Il sera néanmoins relevé que ces pièces sont antérieures à la réalisation de l’expertise effectuée par le docteur [P] et qu’elles ne permettent donc pas de créer un doute sur l’analyse médico-légale à laquelle l’expert a procédé, et reposant sur le fait que la rechute du 29 juillet 2021 était imputable, non à l’accident du travail du 22 janvier 2014, mais à un état pathologique antérieur.
Dans ces conditions, les conclusions du rapport d’expertise s’imposent aux parties comme à la juridiction qui n’est pas habilitée à porter des appréciations d’ordre médical.
Il conviendra donc de débouter Monsieur [R] de son recours.

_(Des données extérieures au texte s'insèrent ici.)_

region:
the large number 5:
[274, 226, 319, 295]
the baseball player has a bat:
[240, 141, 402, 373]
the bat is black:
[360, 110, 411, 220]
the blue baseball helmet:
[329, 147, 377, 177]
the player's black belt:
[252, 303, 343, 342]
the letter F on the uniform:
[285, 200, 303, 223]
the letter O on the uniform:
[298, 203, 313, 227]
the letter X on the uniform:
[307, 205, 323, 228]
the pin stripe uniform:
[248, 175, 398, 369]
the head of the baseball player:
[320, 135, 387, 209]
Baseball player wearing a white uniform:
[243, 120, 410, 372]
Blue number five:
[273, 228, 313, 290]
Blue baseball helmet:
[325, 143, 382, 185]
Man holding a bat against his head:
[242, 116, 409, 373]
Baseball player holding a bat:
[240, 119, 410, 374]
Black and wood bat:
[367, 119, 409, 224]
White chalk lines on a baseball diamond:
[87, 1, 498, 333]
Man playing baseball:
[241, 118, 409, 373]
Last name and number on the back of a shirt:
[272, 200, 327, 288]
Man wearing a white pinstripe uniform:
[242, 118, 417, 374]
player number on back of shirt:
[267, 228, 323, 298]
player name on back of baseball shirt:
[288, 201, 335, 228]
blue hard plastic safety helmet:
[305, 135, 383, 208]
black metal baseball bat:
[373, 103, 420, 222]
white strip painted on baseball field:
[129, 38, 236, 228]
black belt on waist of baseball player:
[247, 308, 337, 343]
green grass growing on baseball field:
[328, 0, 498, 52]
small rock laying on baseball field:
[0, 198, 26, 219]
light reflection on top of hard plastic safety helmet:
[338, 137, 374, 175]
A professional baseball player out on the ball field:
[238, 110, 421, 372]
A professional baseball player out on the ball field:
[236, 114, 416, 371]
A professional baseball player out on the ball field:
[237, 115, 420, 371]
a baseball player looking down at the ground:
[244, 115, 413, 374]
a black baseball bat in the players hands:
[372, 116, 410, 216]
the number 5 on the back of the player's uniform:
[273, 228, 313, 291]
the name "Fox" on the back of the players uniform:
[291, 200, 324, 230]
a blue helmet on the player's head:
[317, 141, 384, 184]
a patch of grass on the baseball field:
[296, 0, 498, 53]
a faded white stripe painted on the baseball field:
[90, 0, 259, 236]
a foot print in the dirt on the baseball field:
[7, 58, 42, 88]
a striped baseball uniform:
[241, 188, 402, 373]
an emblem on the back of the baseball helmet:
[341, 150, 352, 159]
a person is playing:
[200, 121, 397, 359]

Sur les demandes accessoires
Monsieur [R], qui succombe, sera condamné aux entiers dépens de l’instance et sera déboutée de sa demande formée sur le fondement de l’article 700 du code de procédure civile.
PAR CES MOTIFS,
Le tribunal judiciaire de Nanterre, statuant par décision contradictoire, rendue en premier ressort et par mise à disposition au greffe,
DÉBOUTE Monsieur [T] [R] de l’intégralité de ses demandes, y compris sur le fondement de l’article 700 du code de procédure civile ;
CONDAMNE Monsieur [T] [R] aux entiers dépens ;
Et le présent jugement est signé par Matthieu DANGLA, Vice-Président et par Stéphane DEMARI, Greffier, présent lors du prononcé.